19 Dec Cybercrime Group OPERA1ER Stole $11M From 16 African Businesses
At least 16 African banks, financial services, and telecommunication companies have been identified as victims of the French-speaking threat group OPERA1ER, which has stolen at least $11 million since 2018.
A report from Group-IB explains it has been tracking OPERA1ER’s activities since 2019. The researchers reported OPERA1ER has successfully breached the targets’ systems at least 30 times since 2018. As an example of the group’s sophistication and coordination, the report explained that one of the of the group’s attacks used more than 400 mule accounts to make fraudulent money withdrawals.

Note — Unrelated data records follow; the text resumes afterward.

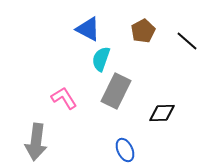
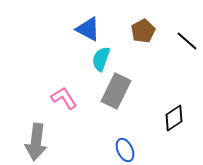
black diamond: moved 12 px right, 5 px down; rotated 32 degrees counterclockwise
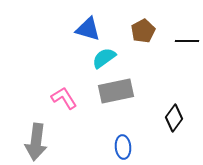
blue triangle: rotated 12 degrees counterclockwise
black line: rotated 40 degrees counterclockwise
cyan semicircle: moved 3 px right, 1 px up; rotated 35 degrees clockwise
gray rectangle: rotated 52 degrees clockwise
black diamond: rotated 20 degrees counterclockwise
blue ellipse: moved 2 px left, 3 px up; rotated 20 degrees clockwise
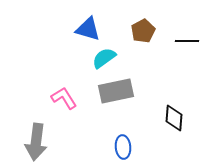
black diamond: rotated 32 degrees counterclockwise
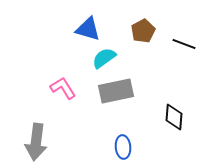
black line: moved 3 px left, 3 px down; rotated 20 degrees clockwise
pink L-shape: moved 1 px left, 10 px up
black diamond: moved 1 px up
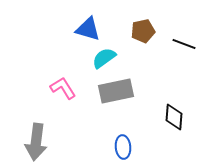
brown pentagon: rotated 15 degrees clockwise
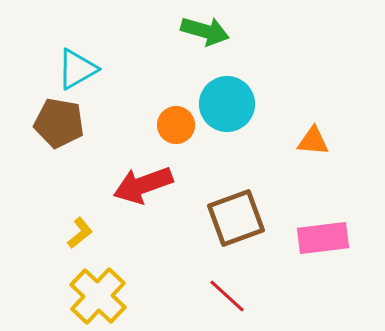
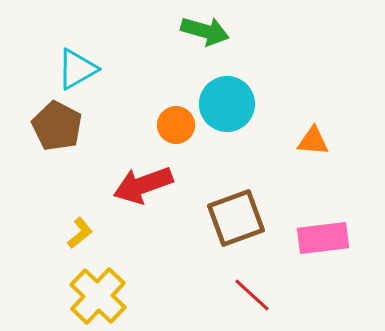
brown pentagon: moved 2 px left, 3 px down; rotated 18 degrees clockwise
red line: moved 25 px right, 1 px up
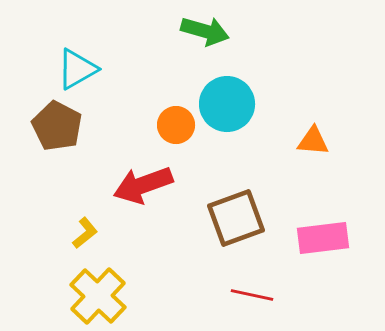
yellow L-shape: moved 5 px right
red line: rotated 30 degrees counterclockwise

The group doesn’t use sophisticated malware but instead OPERA1ER’s hallmark is easily accessible open source malware and everyday red-team frameworks like Metasploit and Cobalt Strike. OPERA1ER delivers remote access Trojans (RATs) through French-language email phishing lures and takes its time gathering intelligence about its victims before “cashing out” according to the report.
Rustam Mirkasymov, head of cyber-threat research at Group-IB Europe, said: “Detailed analysis of the gang’s recent attacks revealed an interesting pattern in their modus operandi: OPERA1ER conducts attacks mainly during the weekends or public holidays.
“It correlates with the fact that they spend from three to 12 months from the initial access to money theft.”
Mirkasymov added the gang could be based out of Africa and the total number of OPERA1ER group members is unknown.